Mi ricordo di un attore che provava con lui, e che, da due giorni, gli metteva senza motivo la mano sulla spalla mentre
parlava. Il terzo giorno, mio padre gli disse cortesemente:
- Non mi toccate, d'accordo?
Ma questo orgoglio, se orgoglio si può chiamare, questa fierezza piuttosto - in verità, non ho trovato la parola giusta per
definirla - diciamo: questa particolarità, non si manifestava evidentemente nella sua vita intima.
Lì, era l'uomo più squisito, il più semplice, il più indulgente che si possa immaginare.
Era di una cortesia affascinante e d'una estrema educazione. Rispettoso delle opinioni degli altri, conciliante, confutava
gli errori e le menzogne con un sorriso o con una parola semplice pronunciata a mezza voce, evitava le discussioni, non
contraddiva mai nessuno e, quando applicava le grazie del suo spirito, posso ben permettermi di dire che era irresistibile.
Ogni suo atto e parola erano retti da un'intelligenza costantemente sveglia, da un desiderio innato di piacere e dal timore
continuo di aver torto. Il suo prodigioso senso del ridicolo lo rendeva esigente anche verso sé stesso. E questo pudore di
cui ho già parlato non lo abbandonava mai.
Passava per un burlone e si diceva di lui che "sfotteva" volentieri. Gli piaceva sfottere, è vero. Sì, ma chi sfotteva? Mai
un operaio, né un macchinista, né un contadino, figuratevi. Soltanto, devo ammettere che non aveva pietà per gli snob ed i
vanitosi. Amante del naturale e della semplicità, ogni affettazione lo metteva in collera o lo faceva ridere.

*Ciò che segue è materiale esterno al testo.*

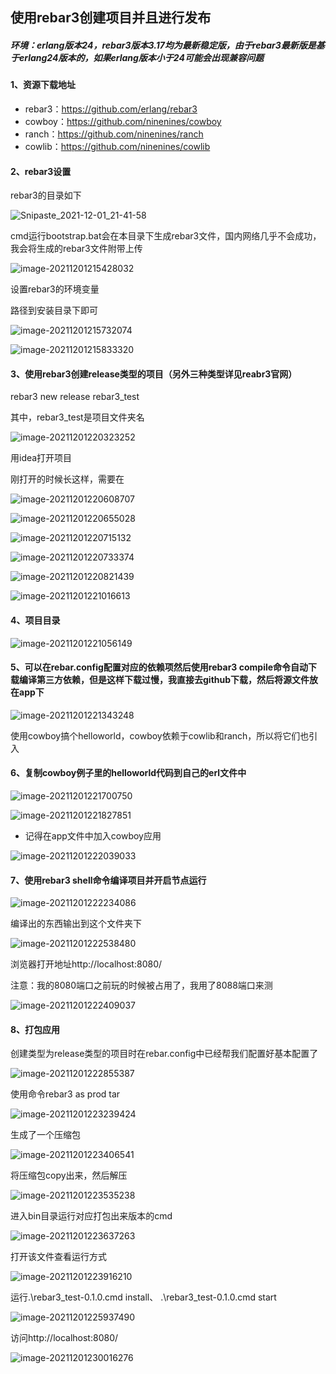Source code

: ## 使用rebar3创建项目并且进行发布

##### 环境：erlang版本24，rebar3版本3.17均为最新稳定版，由于rebar3最新版是基于erlang24版本的，如果erlang版本小于24可能会出现兼容问题

#### 1、资源下载地址

- rebar3：https://github.com/erlang/rebar3
- cowboy：https://github.com/ninenines/cowboy
- ranch：https://github.com/ninenines/ranch
- cowlib：https://github.com/ninenines/cowlib

#### 2、rebar3设置

rebar3的目录如下

![Snipaste_2021-12-01_21-41-58](.\Snipaste_2021-12-01_21-41-58.jpg)

cmd运行bootstrap.bat会在本目录下生成rebar3文件，国内网络几乎不会成功，我会将生成的rebar3文件附带上传

![image-20211201215428032](.\image-20211201215428032.png)

设置rebar3的环境变量

路径到安装目录下即可

![image-20211201215732074](.\image-20211201215732074.png)

![image-20211201215833320](.\image-20211201215833320.png)

#### 3、使用rebar3创建release类型的项目（另外三种类型详见reabr3官网）

rebar3 new release rebar3_test

其中，rebar3_test是项目文件夹名

![image-20211201220323252](.\image-20211201220323252.png)

用idea打开项目

刚打开的时候长这样，需要在

![image-20211201220608707](.\image-20211201220608707.png)

![image-20211201220655028](.\image-20211201220655028.png)

![image-20211201220715132](.\image-20211201220715132.png)

![image-20211201220733374](.\image-20211201220733374.png)

![image-20211201220821439](.\image-20211201220821439.png)

![image-20211201221016613](.\image-20211201221016613.png)

#### 4、项目目录

![image-20211201221056149](.\image-20211201221056149.png)

#### 5、可以在rebar.config配置对应的依赖项然后使用rebar3 compile命令自动下载编译第三方依赖，但是这样下载过慢，我直接去github下载，然后将源文件放在app下

![image-20211201221343248](.\image-20211201221343248.png)

使用cowboy搞个helloworld，cowboy依赖于cowlib和ranch，所以将它们也引入

#### 6、复制cowboy例子里的helloworld代码到自己的erl文件中

![image-20211201221700750](.\image-20211201221700750.png)

![image-20211201221827851](.\image-20211201221827851.png)

- 记得在app文件中加入cowboy应用

![image-20211201222039033](.\image-20211201222039033.png)

#### 7、使用rebar3 shell命令编译项目并开启节点运行

![image-20211201222234086](.\image-20211201222234086.png)

编译出的东西输出到这个文件夹下

![image-20211201222538480](C:\Users\qiu\AppData\Roaming\Typora\typora-user-images\image-20211201222538480.png)

浏览器打开地址http://localhost:8080/

注意：我的8080端口之前玩的时候被占用了，我用了8088端口来测

![image-20211201222409037](.\image-20211201222409037.png)

#### 8、打包应用

创建类型为release类型的项目时在rebar.config中已经帮我们配置好基本配置了

![image-20211201222855387](.\image-20211201222855387.png)

使用命令rebar3 as prod tar

![image-20211201223239424](.\image-20211201223239424.png)

生成了一个压缩包

![image-20211201223406541](.\image-20211201223406541.png)

将压缩包copy出来，然后解压

![image-20211201223535238](.\image-20211201223535238.png)

进入bin目录运行对应打包出来版本的cmd

![image-20211201223637263](.\image-20211201223637263.png)

打开该文件查看运行方式

![image-20211201223916210](.\image-20211201223916210.png)

运行.\rebar3_test-0.1.0.cmd install、 .\rebar3_test-0.1.0.cmd start

![image-20211201225937490](C:\Users\qiu\AppData\Roaming\Typora\typora-user-images\image-20211201225937490.png)

访问http://localhost:8080/

![image-20211201230016276](C:\Users\qiu\AppData\Roaming\Typora\typora-user-images\image-20211201230016276.png)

Aveva un orrore istintivo delle "sbruffonate". E nessuno, a questo proposito, seppe meglio di lui smascherare gli esseri.
Le moine che la maggior parte delle persone fanno a volte lo esasperavano e provava un autentico piacere nello sprofondare
in una confusione estrema quei semi-imbecilli di cui è infestato il mondo delle lettere e del teatro.
Le sue collere erano molto rare.
Erano terribili.
Ha posseduto l'inestimabile facoltà d'ammirare, di venerare.
Pochi grandi uomini la possiedono, quella facoltà.
Era forse il solo sentimento che non nascondeva. Il suo pudore gl'impediva a volte di manifestare la sua tenerezza, la sua
buona educazione gli consigliava sovente di dissimulare la sua antipatia più viva, ma la sua ammirazione, non pensava mai
di mascherarla....
Sacha Guitry, estratto da "Lucien Guitry".